Klare Parameter fehlen
Auch wenn sich die Studie dezidiert mit der besonderen Tübinger Situation befasst, lassen sich doch einige Aspekte für künftige landesweite Prognosekriterien zur Einrichtung einer Oberstufe ableiten. Es braucht, analog zum bisherigen Verfahren der regionalen Schulentwicklung, klare Parameter zur Ermittlung der quantitativen Voraussetzungen, ergo: zur Prognose der potenziellen Schülerzahl. In diese Verfahren muss das regionale Schulangebot mit dem bisherigen Ein- und Auspendler-Verhalten ebenso einfließen wie die Bildungsaspiration und das Leistungsniveau der Schüler/innen.

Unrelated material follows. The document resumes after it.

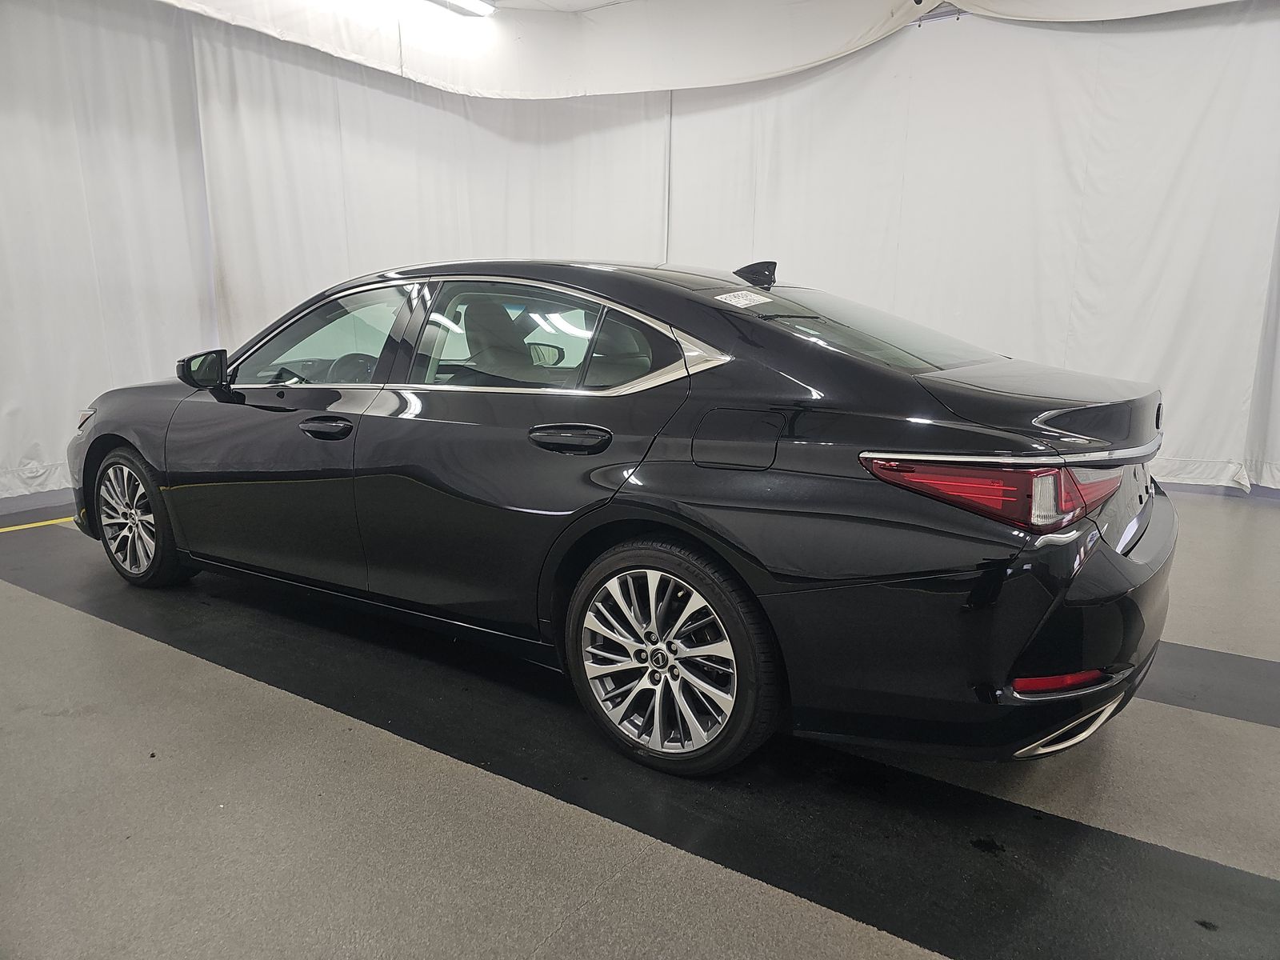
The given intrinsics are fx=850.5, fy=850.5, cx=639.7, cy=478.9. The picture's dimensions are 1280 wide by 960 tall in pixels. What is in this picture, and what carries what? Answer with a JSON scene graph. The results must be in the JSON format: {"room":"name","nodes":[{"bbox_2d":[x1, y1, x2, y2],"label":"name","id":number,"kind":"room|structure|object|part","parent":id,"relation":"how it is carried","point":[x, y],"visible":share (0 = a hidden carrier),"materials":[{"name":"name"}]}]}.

In gleicher Weise sollte das Verfahren sehr stark auf den Austausch und den Interessenausgleich der Beteiligten setzen. Die Pro- und Contra-Argumente der Studie finden sich mit Sicherheit auch bei anderen Oberstufen-Diskussionen wieder. Sie können durch transparente und abwägende Verfahren nicht immer ausgeräumt werden. Gleichwohl erhöht sich so die Legitimation der Entscheidung. In Tübingen wurde hierzu mit einem Fachtag zur regionalen Schulentwicklung ein Anfang gemacht. Der Fachtag wurde von Stadt und Kreis gemeinsam veranstaltet und von der Schulverwaltung moderiert.
Die Gegensätzlichkeit der Sichtweisen macht auch deutlich: Man wird das Verfahren zur Einrichtung von Oberstufen an Gemeinschaftsschule nicht so gestalten können, dass allen gedient ist. Die Politik muss deutlich machen, wie sie diese Frage grundsätzlich beantworten will. Die Gestaltung der Oberstufe an Gemeinschaftsschulen entscheidet über die Wertigkeit der Schulart Gemeinschaftsschule neben dem Gymnasium in einem Zwei-Säulen-System.